Wednesday, April 20, 2011

Dueling Criticism

Ginia Bellafante talked back to fanboys and fangirls who sent her numerous emails and tweeted, blogged and in general caused a furor over her review of Game of Thrones, and she wasn't half rude.

Ms. Bellafante admits she doesn't know a single person who enjoys or writes fantasy and opines that there are few of those fantasy lovers "...who worship at the altar of quietly hewn domestic novels or celebrates the films of Nicole Holofcener or is engrossed by reruns of “House.”" Once again she is wrong. I write, review and enjoy "quietly hewn domestic novels" and I have seen Nicole Holofcener's films. As for House, I am a faithful watcher who enjoys the reruns and I understand House's axiom that everyone lies, including Ms. Bellafante.

I agree that Ms. Bellafante was the wrong audience since she obviously had her mind set before she watched HBO's Game of Thrones. She openly admitted in her review that she does not like the current trend in HBO programming since it has moved away from socially relevant themes and toward what she considers common fare in the mold of The Sopranos. "Like “The Tudors” and “The Borgias” on Showtime and the “Spartacus” series on Starz, “Game of Thrones,” is a costume-drama sexual hopscotch, even if it is more sophisticated than its predecessors. It says something about current American attitudes toward sex that with the exception of the lurid and awful “Californication,” nearly all eroticism on television is past tense." With that kind of attitude, how could she write anything but a pan of the series and the whole genre, relegating women who watch such shows as "fanboys?"

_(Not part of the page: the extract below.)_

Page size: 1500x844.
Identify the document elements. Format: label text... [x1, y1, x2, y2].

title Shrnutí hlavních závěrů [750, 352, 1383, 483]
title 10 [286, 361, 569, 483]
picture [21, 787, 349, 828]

Since Ms. Bellafante seems to invite commentary on her preferences in literature and entertainment, I would like to offer mine on Nicole Holofcener's Just Give.

There was sufficient "sexual hopscotch" in Holofcener's quiet domestic drama, Just Give to render it in the same vein as The Tudors and The Borgias. Since most of the sexual hopscotch was portrayed by Oliver Platt casting his considerable "talent" on Amanda Peet's obviously uninterested and petite body, it was painful to watch and somewhat boring, and so was Ms. Peet since she leafed through a magazine while Platt was plowing her furrow, and this from a man who was supposedly committed to his family and family values. Catherine Keener's misplaced and often rude attempts at charity were even more painful that Platt's plowing. She even breaks down while checking out a local center for mentally and physically challenged young people, crying in the bathroom while one young woman with Down syndrome stands outside and asks if she is all right.

Keener and Platt are owners of a high end antique store and they supply their stock by checking out the obituaries and offering to buy whatever antiques they find worthy from grieving family members. They have bought the apartment next door to theirs in a co-op building but have generously allowed the tenant, an elderly woman about to die at any moment, to live there until she finally does die and they can scoop up her antiques and break through the wall between apartments to enlarge their own space. Peet is one of the old lady's granddaughters and she's in it for the money, having already established herself and self-involved and downright mean where her grandmother is concerned. Peet is stalking the woman who replaced her in her previous relationship and talks incessantly about her fake boobs while she wonders just exactly what she has that Peet lacks. How about compassion and a likable personality for starters?

Keener feels guilty about her wealth and privilege and tries to give it away to people on the street. In one instance, she offers money to a black man waiting outside a fashionable restaurant who turns out to be a patron waiting for a table just like she and her family. Constantly apologizing for her wealth while she scopes out the obituaries and whining about giving something back while she refuses to buy her daughter an expensive pair of jeans is disingenuous at best and patently absurd. Is Holofcener pointing up the hypocrisy of the nouveau riche or is she celebrating the sangfroid of the rich and privileged? All I do know is that the movie did nothing to improve my opinion of such poseurs or their false charity and guilt while scooping up some unfortunate family's treasures at a bargain, nor did Platt endear himself by pretending to be the misunderstood husband while sneaking out to cheat on his wife. All in all, if this is the kind of entertainment that Bellafante finds socially relevant, I feel better about disagreeing with her assessment of Game of Thrones.

I would also mention that I had seen Just Give a few months ago and was unimpressed, hence my assessment of it here.

Criticism is an art form and should have some substance. I find Ms. Bellafante's review and her subsequent defense of that review to be rude. As for what I think of the first episode of the series after having seen it twice, I'd have to say my views are somewhat changed. I enjoyed it thoroughly and have watched it twice now. I've also bought the whole series of books and plan to enjoy those even more. Seeing Game of Thrones a second time gave me a chance to pick up nuances I had missed the first time around and I will likely watching it again.